ネタの金庫
from マネーガイドJP
最近はごく一部の名門ゴルフ場以外では、会員以外の一見客でもプレーできる「パブリックコース」が増えています。楽天GORAなどネット経由で申し込めば、平日なら1万円未満でプレーできるコースはざらにあり、中には5千円以下というコースまであります。
このような状況ゆえ、近年では「ゴルフ会員権」はもはや不良債権だという声も聞かれます。銀行が中小企業の担保を取る際、ゴルフ会員権は評価額がゼロで計算するというクチコミすらあります。
実際にゴルフ会員権の価格は、80年代後半〜90年代前半のバブル期に比べると、桁一つ分も下落しています。例えば日本で最も高額な小金井カントリー倶楽部は、バブル期の5億円から5千万円まで暴落しています (出典;会員権が高額な日本のゴルフコースランキング)。
このような世相から、ゴルフ会員権の価格はもはや値上がり要素が薄く、買うべきでは無いという評論家が多いです。しかし投稿執筆時(2016年)、情勢は少し変わってきています。
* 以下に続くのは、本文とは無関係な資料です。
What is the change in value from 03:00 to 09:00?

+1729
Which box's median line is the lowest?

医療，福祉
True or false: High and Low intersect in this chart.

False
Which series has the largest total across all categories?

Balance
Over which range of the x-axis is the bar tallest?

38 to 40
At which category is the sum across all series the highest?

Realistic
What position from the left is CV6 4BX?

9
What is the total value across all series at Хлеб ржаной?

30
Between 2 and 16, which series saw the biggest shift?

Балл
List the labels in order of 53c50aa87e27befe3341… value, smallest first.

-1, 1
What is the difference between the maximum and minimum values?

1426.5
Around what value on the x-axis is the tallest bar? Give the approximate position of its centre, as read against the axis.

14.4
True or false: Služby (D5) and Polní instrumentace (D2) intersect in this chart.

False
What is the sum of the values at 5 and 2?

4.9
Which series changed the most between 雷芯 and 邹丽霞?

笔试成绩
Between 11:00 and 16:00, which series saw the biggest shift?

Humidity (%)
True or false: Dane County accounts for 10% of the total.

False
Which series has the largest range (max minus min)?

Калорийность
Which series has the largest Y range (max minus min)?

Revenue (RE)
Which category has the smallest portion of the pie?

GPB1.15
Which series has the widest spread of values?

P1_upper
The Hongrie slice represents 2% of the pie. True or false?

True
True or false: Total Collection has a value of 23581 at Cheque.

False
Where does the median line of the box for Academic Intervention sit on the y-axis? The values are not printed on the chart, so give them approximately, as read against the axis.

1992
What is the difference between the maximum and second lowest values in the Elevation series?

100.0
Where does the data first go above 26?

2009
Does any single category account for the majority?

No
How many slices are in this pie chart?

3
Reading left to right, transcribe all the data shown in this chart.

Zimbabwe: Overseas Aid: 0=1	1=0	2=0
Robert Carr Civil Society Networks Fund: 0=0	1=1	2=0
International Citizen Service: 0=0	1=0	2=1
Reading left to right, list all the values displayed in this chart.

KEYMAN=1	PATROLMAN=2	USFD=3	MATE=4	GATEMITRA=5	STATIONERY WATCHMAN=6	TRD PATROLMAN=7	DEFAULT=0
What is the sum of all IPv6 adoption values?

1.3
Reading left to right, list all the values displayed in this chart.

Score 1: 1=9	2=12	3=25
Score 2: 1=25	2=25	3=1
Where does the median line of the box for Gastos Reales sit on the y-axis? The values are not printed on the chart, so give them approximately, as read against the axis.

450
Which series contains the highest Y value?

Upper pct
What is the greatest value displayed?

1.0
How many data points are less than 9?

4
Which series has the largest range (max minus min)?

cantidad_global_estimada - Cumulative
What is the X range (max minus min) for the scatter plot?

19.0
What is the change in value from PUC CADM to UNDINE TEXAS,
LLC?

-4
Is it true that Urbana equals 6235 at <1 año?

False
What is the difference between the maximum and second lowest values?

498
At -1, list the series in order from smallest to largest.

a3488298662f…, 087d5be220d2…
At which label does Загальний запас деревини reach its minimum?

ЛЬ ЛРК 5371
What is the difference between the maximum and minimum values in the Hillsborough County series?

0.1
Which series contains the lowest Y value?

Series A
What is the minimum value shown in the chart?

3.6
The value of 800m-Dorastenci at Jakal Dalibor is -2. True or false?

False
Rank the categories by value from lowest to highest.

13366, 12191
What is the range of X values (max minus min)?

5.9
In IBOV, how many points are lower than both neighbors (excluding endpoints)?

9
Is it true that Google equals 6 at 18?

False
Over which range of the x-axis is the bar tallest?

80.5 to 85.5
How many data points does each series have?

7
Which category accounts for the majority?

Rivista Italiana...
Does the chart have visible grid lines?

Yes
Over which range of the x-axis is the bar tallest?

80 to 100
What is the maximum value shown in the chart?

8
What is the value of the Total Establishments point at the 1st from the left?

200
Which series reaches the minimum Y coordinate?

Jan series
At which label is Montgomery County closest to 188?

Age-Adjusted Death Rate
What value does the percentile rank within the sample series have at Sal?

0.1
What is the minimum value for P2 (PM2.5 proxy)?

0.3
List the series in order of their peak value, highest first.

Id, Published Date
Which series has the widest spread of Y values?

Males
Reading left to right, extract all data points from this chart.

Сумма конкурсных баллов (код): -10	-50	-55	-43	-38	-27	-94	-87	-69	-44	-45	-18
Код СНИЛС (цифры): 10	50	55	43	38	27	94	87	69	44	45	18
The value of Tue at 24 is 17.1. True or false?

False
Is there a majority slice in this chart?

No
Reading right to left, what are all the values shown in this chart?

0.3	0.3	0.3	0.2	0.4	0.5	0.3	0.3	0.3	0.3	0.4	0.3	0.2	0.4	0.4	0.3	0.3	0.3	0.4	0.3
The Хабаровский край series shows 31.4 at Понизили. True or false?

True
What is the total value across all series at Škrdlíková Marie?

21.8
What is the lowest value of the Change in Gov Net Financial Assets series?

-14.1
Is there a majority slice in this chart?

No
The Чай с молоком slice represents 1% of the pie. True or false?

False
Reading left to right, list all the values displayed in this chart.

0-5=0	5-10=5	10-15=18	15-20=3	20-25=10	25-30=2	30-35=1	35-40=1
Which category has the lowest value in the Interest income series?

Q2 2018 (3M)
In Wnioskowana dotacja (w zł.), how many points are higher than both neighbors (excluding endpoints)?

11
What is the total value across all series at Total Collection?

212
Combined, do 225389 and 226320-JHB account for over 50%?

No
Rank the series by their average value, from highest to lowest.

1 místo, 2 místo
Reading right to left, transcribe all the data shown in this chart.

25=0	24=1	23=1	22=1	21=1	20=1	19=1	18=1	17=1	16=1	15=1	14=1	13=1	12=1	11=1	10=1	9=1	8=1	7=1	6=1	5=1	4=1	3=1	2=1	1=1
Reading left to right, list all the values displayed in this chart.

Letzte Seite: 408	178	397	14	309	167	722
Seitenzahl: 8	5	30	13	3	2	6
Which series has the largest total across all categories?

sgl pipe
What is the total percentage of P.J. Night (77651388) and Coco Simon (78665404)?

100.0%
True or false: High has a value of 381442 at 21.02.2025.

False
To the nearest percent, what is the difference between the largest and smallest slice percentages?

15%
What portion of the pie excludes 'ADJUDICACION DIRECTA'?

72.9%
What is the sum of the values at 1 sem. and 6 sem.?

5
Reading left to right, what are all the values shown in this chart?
ゴルフ会員権が値上がりする可能性が、少ないながらも出てきました。
値上がりの可能性がある要因は、日本銀行のマイナス金利政策です。2016年には長期金利(10年債利回り)がマイナスに転じ、銀行は今までのように国債の鞘抜きで儲けることが難しくなりました。同時に、融資の貸出金利も低下の一途で、住宅ローン金利が1%割れの水準まで下落しており、値下げ合戦が厳しいです。
また一般の投資家も、個人向け国債の利息がほぼゼロになり、また海外情勢などにより日経平均株価も上昇が頭打ちです。個人投資家も機関投資家も、資産の運用先が限られている情勢です。
このため東京では、湾岸タワーマンションを筆頭に強烈な不動産バブルが起きています。実際、2015年の銀行の不動産業向け新規貸出金額は、バブル期以来26年ぶりに史上最高額を更新(10兆6730億円)しています。
マイナス金利でマネーの過剰流動性が高まっているにも関わらず、株や債券などで利回りが期待できない訳ですから、不動産など実物資産へマネーが向かうのは当然の成り行きです。投機マネーが東京の不動産に次ぐ投資対象として、ゴルフ会員権市場にも流入してくる確率は、決して低くないはずです。
また日本の不動産を買い漁る中国系の投機マネーの存在も、要因として挙げられます。湾岸マンションのバブルにも、チャイナマネーの影響が大きいことが確認されています。中国の富裕層は、人民元の切り下げによる資産価値崩壊を恐れて、欧米や日本へ資産を移す(キャピタルフライト)を加速させています。今後は、日本のゴルフ会員権にも触手を伸ばす可能性も十分あると予想されます。
90年代のバブル崩壊に懲りたはずの銀行や投資家が、今再び東京の不動産を買い漁り、不動産の高騰を招いているのです。ゴルフ会員権価格も、再び投資マネーが流入してバブルが起きる要因は十分にあります。